Светло-синие глаза Шмаковой подернулись легкой влагой; но она мгновенно оправилась.

— Разве ты не видишь, я пошутила? Не такой же я ребенок, чтоб не понимать, какие важные дела могут быть у мужчин. Кузен составит самое невыгодное мнение о моем характере. Ты видишь, он берется за шляпу.

— Куда же так скоро? — спросил Шмаков.

— На экзамен, — отвечал я, уходя.

— Bonne chance![26] — звучал мне вслед приветливый голос Шмаковой. — Приезжайте к нам в деревню.

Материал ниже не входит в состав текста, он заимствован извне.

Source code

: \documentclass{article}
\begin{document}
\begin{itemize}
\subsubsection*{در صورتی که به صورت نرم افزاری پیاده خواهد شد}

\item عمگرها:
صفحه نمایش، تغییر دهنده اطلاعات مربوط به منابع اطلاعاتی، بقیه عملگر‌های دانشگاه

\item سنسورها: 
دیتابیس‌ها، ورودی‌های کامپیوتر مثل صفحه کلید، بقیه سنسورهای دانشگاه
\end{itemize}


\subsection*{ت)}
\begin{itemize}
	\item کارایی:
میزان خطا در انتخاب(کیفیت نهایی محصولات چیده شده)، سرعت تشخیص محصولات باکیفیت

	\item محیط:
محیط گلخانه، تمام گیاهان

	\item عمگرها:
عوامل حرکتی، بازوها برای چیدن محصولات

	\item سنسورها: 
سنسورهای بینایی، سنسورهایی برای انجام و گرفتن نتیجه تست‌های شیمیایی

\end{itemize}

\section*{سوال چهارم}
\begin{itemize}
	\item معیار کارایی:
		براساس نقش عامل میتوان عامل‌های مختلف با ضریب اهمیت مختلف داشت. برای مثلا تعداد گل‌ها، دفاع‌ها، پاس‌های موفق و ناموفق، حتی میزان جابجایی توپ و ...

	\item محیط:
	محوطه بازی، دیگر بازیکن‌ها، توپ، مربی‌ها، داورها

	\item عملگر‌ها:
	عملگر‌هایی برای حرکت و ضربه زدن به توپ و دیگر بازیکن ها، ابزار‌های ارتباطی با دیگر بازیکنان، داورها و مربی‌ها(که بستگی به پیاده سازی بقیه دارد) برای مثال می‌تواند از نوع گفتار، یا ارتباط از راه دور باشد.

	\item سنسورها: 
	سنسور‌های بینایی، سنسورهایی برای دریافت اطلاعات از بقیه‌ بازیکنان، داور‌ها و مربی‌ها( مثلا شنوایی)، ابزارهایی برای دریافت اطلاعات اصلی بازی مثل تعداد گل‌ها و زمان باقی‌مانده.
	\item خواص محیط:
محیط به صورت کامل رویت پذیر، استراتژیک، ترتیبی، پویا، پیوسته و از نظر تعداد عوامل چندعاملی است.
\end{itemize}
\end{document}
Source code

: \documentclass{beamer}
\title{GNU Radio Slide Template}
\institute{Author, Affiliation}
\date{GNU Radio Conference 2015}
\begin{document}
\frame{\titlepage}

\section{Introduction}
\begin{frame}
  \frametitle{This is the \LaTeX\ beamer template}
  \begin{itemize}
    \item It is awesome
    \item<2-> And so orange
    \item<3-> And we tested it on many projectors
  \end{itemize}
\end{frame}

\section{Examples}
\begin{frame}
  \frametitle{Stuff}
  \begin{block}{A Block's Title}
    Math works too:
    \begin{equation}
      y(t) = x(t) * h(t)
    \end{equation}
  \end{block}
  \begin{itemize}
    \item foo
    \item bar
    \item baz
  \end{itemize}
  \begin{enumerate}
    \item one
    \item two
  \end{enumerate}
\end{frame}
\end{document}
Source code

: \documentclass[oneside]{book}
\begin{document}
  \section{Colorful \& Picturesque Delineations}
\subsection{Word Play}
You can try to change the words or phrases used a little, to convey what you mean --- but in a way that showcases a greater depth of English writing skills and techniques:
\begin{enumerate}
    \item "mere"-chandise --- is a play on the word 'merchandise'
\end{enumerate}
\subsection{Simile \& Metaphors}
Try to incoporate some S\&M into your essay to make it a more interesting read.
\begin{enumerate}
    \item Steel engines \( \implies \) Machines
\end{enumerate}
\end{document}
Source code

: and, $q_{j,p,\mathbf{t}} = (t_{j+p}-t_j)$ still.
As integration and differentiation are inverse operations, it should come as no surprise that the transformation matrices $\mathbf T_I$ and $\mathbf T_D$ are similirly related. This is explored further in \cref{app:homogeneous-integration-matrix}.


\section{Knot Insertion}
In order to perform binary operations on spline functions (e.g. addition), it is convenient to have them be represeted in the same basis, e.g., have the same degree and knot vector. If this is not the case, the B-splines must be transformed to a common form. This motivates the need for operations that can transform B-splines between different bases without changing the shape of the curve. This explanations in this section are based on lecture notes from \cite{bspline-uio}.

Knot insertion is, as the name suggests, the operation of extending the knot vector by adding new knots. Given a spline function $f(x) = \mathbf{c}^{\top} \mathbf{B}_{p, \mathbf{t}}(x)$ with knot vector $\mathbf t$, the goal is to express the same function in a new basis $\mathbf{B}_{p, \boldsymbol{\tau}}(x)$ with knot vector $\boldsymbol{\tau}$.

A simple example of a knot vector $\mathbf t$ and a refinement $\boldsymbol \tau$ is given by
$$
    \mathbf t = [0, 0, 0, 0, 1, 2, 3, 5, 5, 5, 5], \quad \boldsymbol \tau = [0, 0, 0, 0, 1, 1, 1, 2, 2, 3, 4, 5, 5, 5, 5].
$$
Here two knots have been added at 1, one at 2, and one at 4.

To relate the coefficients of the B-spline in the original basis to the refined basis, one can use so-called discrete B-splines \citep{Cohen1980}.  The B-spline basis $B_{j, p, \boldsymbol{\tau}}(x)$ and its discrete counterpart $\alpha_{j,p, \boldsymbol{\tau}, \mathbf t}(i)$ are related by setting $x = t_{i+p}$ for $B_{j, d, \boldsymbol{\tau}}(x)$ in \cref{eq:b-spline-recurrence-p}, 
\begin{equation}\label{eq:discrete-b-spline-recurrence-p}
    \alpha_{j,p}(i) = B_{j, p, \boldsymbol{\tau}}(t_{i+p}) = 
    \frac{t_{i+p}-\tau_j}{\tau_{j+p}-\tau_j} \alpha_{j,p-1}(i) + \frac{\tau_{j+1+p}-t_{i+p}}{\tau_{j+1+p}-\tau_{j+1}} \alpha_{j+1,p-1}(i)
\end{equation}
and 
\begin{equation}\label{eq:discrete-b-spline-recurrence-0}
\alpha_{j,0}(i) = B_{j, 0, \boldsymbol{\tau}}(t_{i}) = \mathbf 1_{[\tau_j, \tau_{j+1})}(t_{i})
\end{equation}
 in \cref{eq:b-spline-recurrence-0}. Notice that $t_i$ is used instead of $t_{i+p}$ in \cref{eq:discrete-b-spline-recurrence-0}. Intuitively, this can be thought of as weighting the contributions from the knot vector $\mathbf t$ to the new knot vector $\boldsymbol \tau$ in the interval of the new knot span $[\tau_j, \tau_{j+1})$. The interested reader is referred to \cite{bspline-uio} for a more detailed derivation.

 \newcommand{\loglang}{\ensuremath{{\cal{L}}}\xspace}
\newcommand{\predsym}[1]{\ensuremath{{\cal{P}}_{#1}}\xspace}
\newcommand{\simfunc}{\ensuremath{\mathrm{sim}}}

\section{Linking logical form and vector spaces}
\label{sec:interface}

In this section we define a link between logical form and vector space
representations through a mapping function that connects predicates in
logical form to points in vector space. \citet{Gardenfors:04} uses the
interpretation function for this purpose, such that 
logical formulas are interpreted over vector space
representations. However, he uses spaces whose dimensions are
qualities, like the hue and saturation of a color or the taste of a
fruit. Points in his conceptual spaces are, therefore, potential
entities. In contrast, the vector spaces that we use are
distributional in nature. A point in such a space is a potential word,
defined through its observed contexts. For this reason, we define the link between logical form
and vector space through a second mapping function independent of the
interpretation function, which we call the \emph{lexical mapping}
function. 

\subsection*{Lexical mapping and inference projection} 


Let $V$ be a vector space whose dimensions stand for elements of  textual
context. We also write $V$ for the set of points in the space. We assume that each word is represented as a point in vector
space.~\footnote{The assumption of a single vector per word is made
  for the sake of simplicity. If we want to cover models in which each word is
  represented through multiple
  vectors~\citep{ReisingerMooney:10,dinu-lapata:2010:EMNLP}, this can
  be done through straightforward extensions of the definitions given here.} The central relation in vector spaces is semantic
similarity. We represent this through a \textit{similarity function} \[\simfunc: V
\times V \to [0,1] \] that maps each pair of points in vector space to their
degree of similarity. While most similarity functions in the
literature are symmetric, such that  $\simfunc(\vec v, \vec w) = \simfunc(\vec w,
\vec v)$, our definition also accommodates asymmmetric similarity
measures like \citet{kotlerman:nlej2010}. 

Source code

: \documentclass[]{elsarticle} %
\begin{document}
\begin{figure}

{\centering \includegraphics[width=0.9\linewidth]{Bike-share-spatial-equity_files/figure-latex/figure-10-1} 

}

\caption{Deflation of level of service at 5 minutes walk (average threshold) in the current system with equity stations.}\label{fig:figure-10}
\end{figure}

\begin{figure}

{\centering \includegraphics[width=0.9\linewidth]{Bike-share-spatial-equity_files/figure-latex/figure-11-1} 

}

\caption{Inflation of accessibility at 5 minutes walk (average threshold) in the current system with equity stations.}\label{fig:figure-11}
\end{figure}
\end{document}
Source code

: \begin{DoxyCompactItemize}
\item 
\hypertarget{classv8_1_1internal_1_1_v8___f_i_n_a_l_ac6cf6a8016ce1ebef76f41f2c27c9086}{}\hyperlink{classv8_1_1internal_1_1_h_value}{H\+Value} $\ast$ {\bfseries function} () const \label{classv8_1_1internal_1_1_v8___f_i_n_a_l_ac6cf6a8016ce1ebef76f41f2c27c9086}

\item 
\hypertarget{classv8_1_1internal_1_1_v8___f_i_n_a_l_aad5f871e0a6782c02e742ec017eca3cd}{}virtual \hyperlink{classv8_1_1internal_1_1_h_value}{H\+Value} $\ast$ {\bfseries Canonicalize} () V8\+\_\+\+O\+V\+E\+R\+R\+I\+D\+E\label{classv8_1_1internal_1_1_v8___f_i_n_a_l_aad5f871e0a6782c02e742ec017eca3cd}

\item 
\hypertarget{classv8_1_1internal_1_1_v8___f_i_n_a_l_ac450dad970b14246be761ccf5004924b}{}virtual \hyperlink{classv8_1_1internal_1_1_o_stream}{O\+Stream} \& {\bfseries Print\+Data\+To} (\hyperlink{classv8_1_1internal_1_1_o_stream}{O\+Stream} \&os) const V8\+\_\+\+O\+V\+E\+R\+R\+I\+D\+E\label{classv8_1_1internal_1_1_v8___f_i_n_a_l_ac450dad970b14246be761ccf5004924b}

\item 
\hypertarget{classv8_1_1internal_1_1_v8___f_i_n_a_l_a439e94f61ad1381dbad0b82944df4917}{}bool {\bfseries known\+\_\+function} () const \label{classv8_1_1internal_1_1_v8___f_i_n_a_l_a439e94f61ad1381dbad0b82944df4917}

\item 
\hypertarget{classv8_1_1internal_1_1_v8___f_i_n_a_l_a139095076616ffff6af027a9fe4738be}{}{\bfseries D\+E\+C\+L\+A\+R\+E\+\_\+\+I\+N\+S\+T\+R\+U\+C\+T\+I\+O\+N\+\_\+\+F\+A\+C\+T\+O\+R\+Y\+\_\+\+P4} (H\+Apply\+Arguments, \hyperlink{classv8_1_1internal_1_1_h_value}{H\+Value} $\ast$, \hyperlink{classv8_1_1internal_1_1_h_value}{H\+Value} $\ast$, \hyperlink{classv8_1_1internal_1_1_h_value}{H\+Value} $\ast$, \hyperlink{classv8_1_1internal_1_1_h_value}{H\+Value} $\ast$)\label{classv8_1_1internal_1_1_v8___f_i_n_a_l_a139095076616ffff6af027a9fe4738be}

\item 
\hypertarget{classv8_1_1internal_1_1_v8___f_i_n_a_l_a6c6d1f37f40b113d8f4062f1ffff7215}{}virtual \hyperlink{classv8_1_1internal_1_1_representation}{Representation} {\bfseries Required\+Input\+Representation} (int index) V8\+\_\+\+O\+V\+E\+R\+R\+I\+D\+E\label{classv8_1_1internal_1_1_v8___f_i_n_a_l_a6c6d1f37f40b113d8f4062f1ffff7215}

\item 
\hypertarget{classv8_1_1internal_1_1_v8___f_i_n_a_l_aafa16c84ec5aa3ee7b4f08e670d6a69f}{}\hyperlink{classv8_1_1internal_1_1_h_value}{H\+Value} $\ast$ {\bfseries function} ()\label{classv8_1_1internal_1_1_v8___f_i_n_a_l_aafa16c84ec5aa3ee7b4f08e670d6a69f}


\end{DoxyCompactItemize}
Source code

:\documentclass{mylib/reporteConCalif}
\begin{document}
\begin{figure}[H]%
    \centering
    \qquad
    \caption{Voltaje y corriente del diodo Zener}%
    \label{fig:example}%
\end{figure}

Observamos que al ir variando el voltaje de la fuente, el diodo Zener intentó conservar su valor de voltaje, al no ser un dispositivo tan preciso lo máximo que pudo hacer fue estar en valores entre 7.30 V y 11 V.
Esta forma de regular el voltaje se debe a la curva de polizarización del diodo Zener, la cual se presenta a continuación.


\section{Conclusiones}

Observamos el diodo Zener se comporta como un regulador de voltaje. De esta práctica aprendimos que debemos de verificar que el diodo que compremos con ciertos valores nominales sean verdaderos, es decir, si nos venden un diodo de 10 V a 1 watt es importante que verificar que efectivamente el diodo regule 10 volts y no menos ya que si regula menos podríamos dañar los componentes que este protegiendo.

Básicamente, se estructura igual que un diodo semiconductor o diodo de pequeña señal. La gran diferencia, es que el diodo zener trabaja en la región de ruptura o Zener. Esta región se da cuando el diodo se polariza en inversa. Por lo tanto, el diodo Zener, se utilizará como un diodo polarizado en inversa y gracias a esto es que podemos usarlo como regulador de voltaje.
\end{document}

Экзамен-то я выдержал и уехал на каникулы домой, а побывать в Мизинцеве не удалось. С приезда пробыл у батюшки в дальней деревне, а тут расцвела гречиха, и на длинном болоте, за рекой, каждое утро, как в садке, стали вылетать носатые дупели. Рано, бывало, часов в пять утра, разбудит меня слуга, приготовив болотные сапоги и ружье. И лень вставать, и хочется на длинное болото. Но вот я одет и вооружен. Выхожу на крыльцо. Алешка, форейтор, спит верхом на буром, положив кулак на кулак на его косматую гриву и успокоив свою кудрявую голову на этом шатком основании. Длинный чумбур моей рыжей кобылы Алешка закинул петлей на свою переднюю луку, а кобыла, пользуясь свободой, приподогнула передние ноги и жадно ловит губами короткую, густую травку около крыльца. Газон перед кухней представляет мирное воспроизведение Мамаева побоища; по всем направлениям желтеют и чернеют полушубки, из-под которых выглядывают головы, покоящиеся на пестрядинных и ситцевых подушках — это комнатная и кухонная прислуга предается роскоши русского человека — поспать летом на дворе.

— Где же Полкан?

— Не могу знать, — отвечал Алешка.

— Полкан! Полкан!

На знакомый свист белый, огромный Полкан со всех ног летит с кухонного крыльца и выражает свою радость, прыгая на грудь рыжей кобыле. Дорога идет через сад. Сад еще спит, и если ружейный ствол ненароком зацепит за сук липы или березы, встревоженные ветви обдают неосторожного проезжего холодным дождем росы. Только переедешь поле, так тут и река. Даже отсюда видно, как она загнулась и подошла к самому лесу. С каждым шагом лошади по звонкой, накатанной дороге из-под копыта вырывается клуб серой пыли и наискось медленно отлетает на дозревающую рожь.

— Что это, Алешка, вода-то, никак, прибыла?

— Прибыла-с. Как бы нам на броду-то не подплыть! Изволите видеть: на середине хрящ-то совсем залило.

Но рыжая кобыла уже в воде.

— Извольте держать правее.

Но мы уже на противоположном берегу. Там и сям по широкому лугу еще отзываются неугомонные коростели. Круглокрылые чибиса завидели нас издали и шныряют над нами с обычным настойчивым вопросом «чьи вы? чьи вы?»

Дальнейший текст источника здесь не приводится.